Kimpul menatap laki-laki itu, memperhatikannya dan
mencoba menggali ingatannya. Ia tidak berhasil. Karena itu ia menggeleng
dengan sopan.
“Saya Dasuki.”
“Dasuki?” Kimpul kembali mencoba membangunkan memorinya. Sekali lagi ia tidak berhasil.
“Tidak apa-apa, Pak, kalau tidak ingat. Maklum peristiwanya sudah lama sekali. Lima tahun. Cukup lama memang.”
Kimpul semakin tidak mengerti semua yang diucapkan
laki-laki itu. Jangan-jangan dia salah alamat. Mungkin saja yang
dicarinya memang Kimpul, tapi Kimpul yang lain. Laki-laki yang menyebut
namanya Dasuki itu tidak ingin melihat wajah Kimpul yang bengong seperti
itu.
“Lima tahun lalu saya pangkas di sini.
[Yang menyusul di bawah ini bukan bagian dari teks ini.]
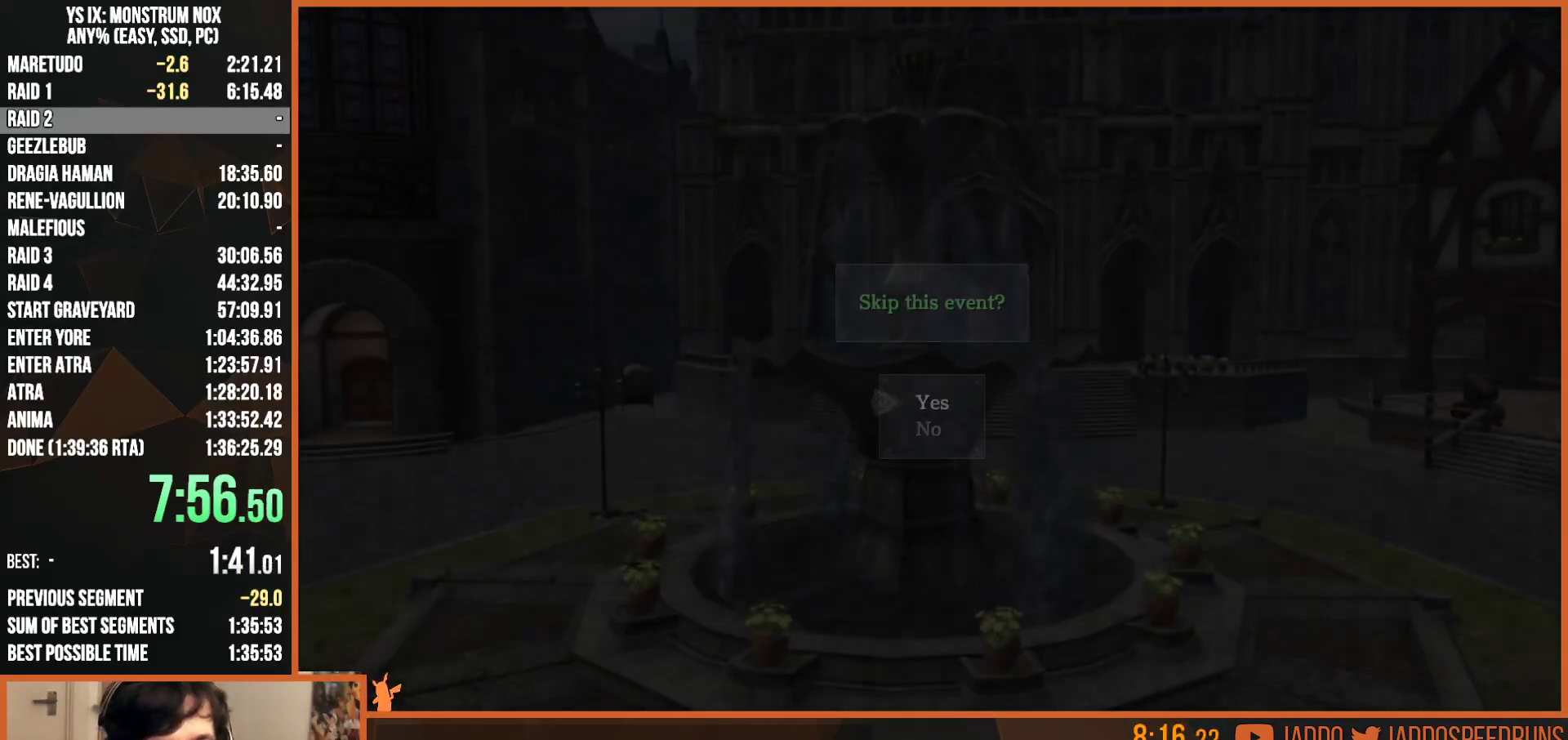
{"buttons": ["L2"], "left_stick": "up", "right_stick": "center", "button_events": [[33, "CROSS", "up"], [117, "L2", "down"], [367, "R1", "up"]]}
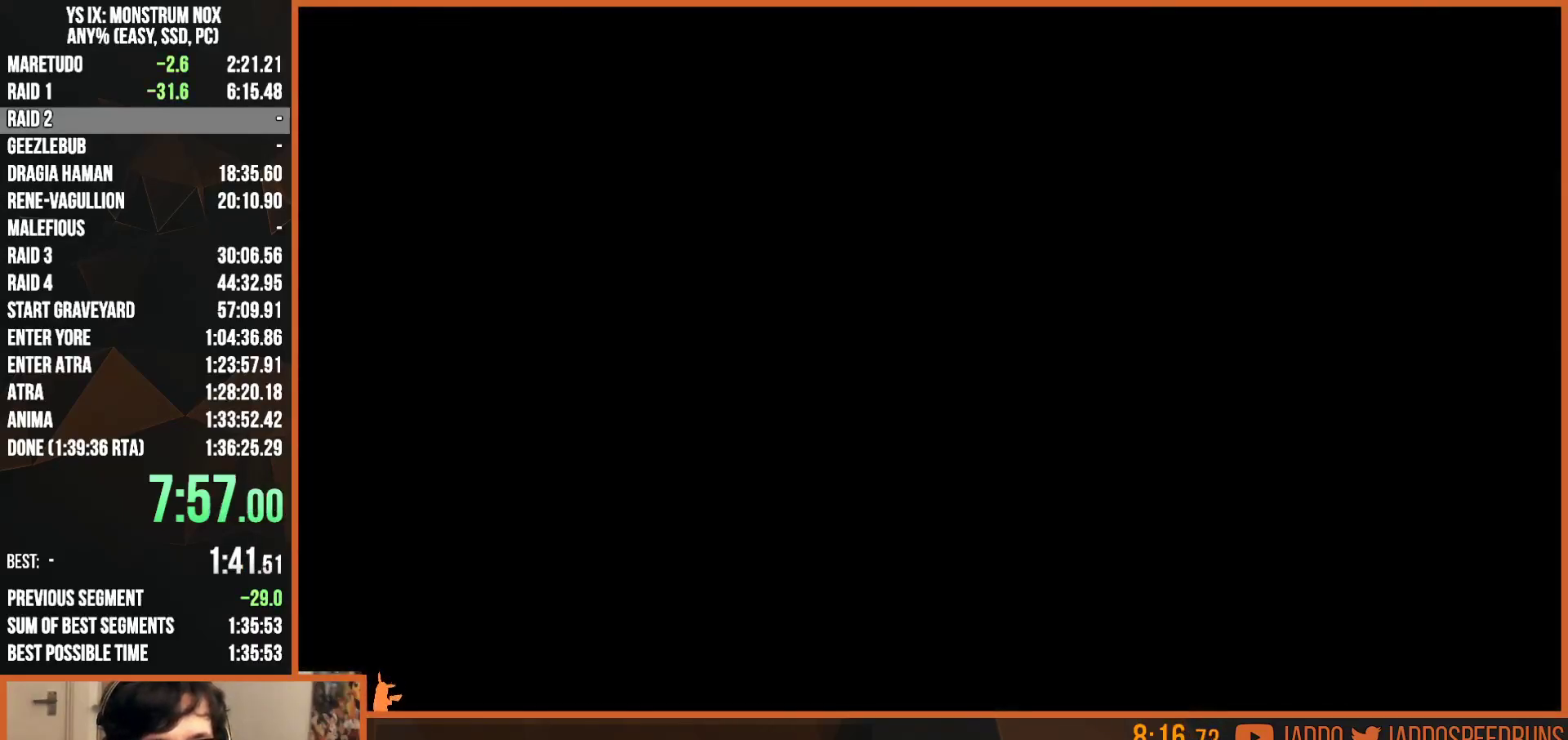
{"buttons": ["L2", "R1"], "left_stick": "up", "right_stick": "center", "button_events": [[283, "R1", "down"]]}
Pak Kimpul yang
memotong rambut saya. Ketika Bapak akan mencukur janggut, kumis dan
cambang saya, tiba-tiba turun hujan deras. Saya menyambar sepeda motor
dan segera memacunya ke stasiun itu untuk berteduh,” katanya sambil
menunjuk ke arah Stasiun Besar. Kimpul mendengarkan dengan serius.
“Saya melihat Pak Kimpul berkemas dan membawa semua
peralatan Bapak ke stasiun. Cuma, karena banyak orang di sana, saya
benar-benar tidak tahu di mana persisnya Pak Kimpul berteduh. Hingga
hujan berhenti dan semua orang meninggalkan emper stasiun, saya juga
tidak melihat Pak Kimpul. Karena saya harus segera kembali ke kantor,
saya tidak kembali lagi ke tempat Bapak bekerja. Saya langsung pergi
dengan janggut, kumis dan cambang yang belum dicukur. Saya buru-buru
karena mempersiapkan kepindahan saya ke Jakarta dua hari setelah itu.”
Kimpul masih dengan tekun mendengarkan penjelasan orang yang bernama Dasuki itu.
“Lima tahun saya terganggu karena belum membayar ongkos
pangkas rambut itu. Karena itu hari ini saya sempatkan ke sini, pada
saat saya sedang bertugas ke kota ini. Saya ingin membayar utang saya
itu.”
Begitu selesai mengucapkan kalimat itu ia mengambil uang
dari sakunya dan menyerahkan Rp 100.000 kepada Kimpul. Karena Kimpul
masih tidak memahami cerita laki-laki itu, ia diam saja dan tidak berani
menerima uang yang diulurkan kepadanya. Dasuki memberikan uang itu ke
tangan Kimpul dan menggenggamkannya.
“Permisi, Pak Kimpul, saya harus pergi sekarang untuk
rapat. Kalau sempat saya akan datang lagi,” kata orang yang bernama
Dasuki itu sambil melangkah pergi.
Kimpul merasa uang yang tergenggam di tangannya itu
bukan miliknya. Ia pasti salah alamat, pikir Kimpul. Karena itu Kimpul
buru-buru berjalan ke arah laki-laki itu pergi. Setelah itu ia
berlari-lari kecil di keempat sisi lapangan, namun laki-laki tidak
ditemukannya. Ia kembali ke tempatnya bekerja dengan napas
tersengal-sengal. Kimpul benar-benar tidak tahu apa yang akan
dilakukannya dengan uang Rp 100.000 di tangannya itu.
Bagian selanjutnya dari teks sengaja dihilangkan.